Thanks Ipneblett. Indeed I am familiar with the tied device scenario you describe, but Amazon/NetXL do not describe this as being tied/sponsored etc by any third party service.
I chased up NetXL via Amazon and this was their response:
"NetXL shares its products with its sister company Yay, which specialises in VoIP and offers an auto-provisioning feature.
As a result, when Grandstream devices (purchased through NetXL or Yay.com), are powered up for the first time, or factory reset, they speak to Grandstream to ask who the owner of the device is. These settings for the firmware and config server path will have no impact on the device and will change no settings at all if they are not linked to an active Yay.com account.
Additionally these settings can be changed and will not revert unless the device is factory reset and it speaks to Grandstream again.
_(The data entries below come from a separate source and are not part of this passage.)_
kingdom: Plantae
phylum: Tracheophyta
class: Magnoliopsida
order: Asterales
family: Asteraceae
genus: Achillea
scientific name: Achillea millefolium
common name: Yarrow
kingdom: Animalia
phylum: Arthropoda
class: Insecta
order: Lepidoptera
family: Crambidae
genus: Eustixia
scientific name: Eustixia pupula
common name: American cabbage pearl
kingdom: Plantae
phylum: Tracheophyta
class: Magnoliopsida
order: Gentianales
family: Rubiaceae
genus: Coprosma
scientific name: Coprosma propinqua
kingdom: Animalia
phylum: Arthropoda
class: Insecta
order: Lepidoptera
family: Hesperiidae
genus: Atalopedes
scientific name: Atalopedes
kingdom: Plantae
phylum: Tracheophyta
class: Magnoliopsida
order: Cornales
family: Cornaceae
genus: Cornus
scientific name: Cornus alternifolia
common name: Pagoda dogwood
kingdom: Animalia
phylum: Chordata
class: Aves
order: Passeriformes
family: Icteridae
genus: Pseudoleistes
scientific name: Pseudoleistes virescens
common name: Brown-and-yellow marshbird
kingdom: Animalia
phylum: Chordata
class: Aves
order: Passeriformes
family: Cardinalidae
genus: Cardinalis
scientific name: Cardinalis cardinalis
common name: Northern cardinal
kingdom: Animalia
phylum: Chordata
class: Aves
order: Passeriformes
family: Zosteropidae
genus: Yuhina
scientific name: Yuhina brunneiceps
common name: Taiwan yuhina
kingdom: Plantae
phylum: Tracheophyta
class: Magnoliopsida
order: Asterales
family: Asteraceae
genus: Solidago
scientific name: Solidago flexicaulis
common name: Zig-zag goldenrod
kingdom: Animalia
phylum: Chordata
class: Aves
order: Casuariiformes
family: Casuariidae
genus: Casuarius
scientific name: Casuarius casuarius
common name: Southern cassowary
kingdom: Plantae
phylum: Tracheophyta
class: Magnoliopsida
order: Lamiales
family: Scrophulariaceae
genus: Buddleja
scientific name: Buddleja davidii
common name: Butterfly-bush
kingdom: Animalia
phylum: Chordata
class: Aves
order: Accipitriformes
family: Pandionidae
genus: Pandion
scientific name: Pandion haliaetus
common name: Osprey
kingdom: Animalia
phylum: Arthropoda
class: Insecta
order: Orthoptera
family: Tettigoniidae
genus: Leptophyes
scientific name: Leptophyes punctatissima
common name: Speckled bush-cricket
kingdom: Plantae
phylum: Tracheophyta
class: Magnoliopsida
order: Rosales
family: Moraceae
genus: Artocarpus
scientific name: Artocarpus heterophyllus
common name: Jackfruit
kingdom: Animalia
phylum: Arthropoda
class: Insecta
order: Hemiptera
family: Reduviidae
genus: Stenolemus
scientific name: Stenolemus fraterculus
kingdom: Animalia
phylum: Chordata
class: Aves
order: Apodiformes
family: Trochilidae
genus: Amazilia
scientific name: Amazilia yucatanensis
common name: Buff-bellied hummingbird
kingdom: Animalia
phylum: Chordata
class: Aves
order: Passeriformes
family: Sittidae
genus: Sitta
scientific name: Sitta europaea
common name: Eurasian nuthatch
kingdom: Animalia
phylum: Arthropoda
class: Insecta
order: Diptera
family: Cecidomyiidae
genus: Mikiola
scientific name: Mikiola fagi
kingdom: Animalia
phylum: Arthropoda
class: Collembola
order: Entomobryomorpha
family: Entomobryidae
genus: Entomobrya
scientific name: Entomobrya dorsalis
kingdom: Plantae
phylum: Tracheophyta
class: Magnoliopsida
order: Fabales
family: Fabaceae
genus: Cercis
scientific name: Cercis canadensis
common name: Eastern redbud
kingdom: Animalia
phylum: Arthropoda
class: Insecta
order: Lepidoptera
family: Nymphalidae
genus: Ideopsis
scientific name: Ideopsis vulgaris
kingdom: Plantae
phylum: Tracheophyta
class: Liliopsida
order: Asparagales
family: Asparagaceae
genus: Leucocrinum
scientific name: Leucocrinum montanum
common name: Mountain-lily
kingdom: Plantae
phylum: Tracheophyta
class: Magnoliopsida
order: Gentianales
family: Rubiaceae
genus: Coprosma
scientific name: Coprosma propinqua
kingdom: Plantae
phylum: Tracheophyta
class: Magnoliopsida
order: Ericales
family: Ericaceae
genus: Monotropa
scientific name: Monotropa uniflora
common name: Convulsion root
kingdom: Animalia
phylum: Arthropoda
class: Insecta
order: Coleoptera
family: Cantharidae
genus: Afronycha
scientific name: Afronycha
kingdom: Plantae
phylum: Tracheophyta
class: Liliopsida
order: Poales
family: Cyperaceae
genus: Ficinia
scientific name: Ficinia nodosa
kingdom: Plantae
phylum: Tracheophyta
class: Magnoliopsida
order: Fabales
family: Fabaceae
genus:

I can remove this device in particular from Grandstream’s provisioning server if you would like, however to keep the settings in there will have no effect on your enjoyment of the product. "
So there you have it, there is a commercial arrangement between the two companies which I assume is for their benefit, not mine. It pretty much confirms my initial suspicion that they have crossed the line from simply providing an introduction. They have actually introduced a backdoor for YAY, so I am entirely dependent on YAY not to interfere with or monitor my device. I remain beholden to their bona-fides, and to their server security.
It is as if I bought the device from YAY.
EDIT - solved - I DID (effectively) buy the device from Yay. I just did not know it, because I was deceived. NetXL and YayYay limited are joined at the hip, same director, same registered address etc. This really annoys me, as having been fully aware of the pitfalls of buying a VoIP device from a service provider, I made sure to buy from an independent reseller - or so I thought.